EXERCISE: Starting at the first line of the records below, transcribe each line exactly, ending with the line that contains "[[BOJ 14888] 연산자".

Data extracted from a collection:
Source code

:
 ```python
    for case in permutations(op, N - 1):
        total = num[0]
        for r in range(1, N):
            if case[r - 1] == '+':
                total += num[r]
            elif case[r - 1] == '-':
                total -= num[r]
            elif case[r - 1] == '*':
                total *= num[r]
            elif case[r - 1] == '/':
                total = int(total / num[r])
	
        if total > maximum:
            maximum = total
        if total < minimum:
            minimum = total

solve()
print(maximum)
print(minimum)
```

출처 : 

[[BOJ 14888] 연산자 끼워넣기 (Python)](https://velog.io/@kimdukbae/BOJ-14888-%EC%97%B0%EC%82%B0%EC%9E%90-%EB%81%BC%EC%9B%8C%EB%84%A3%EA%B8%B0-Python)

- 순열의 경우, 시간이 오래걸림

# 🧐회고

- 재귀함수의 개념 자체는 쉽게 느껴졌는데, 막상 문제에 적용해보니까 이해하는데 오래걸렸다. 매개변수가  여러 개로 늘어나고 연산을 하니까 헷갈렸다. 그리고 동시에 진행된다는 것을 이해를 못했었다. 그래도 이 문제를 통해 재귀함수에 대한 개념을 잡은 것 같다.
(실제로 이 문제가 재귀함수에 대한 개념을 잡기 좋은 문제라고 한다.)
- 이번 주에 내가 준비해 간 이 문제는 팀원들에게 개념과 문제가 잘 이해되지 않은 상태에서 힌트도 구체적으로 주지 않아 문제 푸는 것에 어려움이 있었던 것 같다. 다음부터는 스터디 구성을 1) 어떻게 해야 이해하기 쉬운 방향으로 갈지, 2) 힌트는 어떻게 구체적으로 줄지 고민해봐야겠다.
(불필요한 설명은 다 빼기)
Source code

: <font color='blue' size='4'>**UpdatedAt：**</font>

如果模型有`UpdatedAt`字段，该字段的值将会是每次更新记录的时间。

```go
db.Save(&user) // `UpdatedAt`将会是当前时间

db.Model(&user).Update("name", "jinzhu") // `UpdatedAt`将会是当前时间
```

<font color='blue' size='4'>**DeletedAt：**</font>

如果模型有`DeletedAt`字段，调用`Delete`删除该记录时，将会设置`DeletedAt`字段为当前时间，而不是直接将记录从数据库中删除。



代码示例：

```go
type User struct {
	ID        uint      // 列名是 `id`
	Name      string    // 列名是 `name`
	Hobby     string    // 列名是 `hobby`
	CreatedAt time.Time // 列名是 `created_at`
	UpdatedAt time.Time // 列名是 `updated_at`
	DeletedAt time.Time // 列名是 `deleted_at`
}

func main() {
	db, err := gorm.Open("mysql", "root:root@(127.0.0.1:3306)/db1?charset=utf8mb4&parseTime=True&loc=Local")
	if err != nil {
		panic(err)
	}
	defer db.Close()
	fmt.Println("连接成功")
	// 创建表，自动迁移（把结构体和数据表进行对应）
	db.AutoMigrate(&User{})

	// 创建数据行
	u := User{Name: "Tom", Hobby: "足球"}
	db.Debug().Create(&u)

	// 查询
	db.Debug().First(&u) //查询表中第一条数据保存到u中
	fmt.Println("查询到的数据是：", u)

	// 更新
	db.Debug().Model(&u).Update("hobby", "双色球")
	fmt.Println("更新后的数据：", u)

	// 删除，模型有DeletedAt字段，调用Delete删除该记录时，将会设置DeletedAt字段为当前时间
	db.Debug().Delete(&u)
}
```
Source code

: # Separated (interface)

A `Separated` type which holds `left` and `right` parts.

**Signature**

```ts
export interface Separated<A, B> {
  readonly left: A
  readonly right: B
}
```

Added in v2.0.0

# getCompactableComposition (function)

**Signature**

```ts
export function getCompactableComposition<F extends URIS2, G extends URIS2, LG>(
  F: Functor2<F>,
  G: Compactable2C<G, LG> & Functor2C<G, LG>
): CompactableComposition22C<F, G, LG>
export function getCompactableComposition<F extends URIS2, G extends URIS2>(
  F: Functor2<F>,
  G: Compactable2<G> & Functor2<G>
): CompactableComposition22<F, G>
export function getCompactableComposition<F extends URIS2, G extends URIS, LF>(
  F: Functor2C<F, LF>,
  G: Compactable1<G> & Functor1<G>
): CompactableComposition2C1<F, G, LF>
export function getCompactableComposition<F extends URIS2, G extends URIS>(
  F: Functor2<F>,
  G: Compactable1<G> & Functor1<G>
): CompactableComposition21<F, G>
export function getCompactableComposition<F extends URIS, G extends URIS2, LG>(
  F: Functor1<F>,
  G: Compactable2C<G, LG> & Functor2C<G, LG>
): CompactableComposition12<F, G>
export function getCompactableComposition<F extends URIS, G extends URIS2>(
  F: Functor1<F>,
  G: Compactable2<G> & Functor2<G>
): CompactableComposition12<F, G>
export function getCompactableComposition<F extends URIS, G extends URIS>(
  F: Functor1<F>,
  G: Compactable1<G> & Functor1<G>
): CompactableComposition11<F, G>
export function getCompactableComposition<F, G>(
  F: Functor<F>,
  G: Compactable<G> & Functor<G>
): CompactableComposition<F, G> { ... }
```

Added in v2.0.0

FINISHED TASK:
Source code

:
 ```python
    for case in permutations(op, N - 1):
        total = num[0]
        for r in range(1, N):
            if case[r - 1] == '+':
                total += num[r]
            elif case[r - 1] == '-':
                total -= num[r]
            elif case[r - 1] == '*':
                total *= num[r]
            elif case[r - 1] == '/':
                total = int(total / num[r])
	
        if total > maximum:
            maximum = total
        if total < minimum:
            minimum = total

solve()
print(maximum)
print(minimum)
```

출처 : 

[[BOJ 14888] 연산자 끼워넣기 (Python)](https://velog.io/@kimdukbae/BOJ-14888-%EC%97%B0%EC%82%B0%EC%9E%90-%EB%81%BC%EC%9B%8C%EB%84%A3%EA%B8%B0-Python)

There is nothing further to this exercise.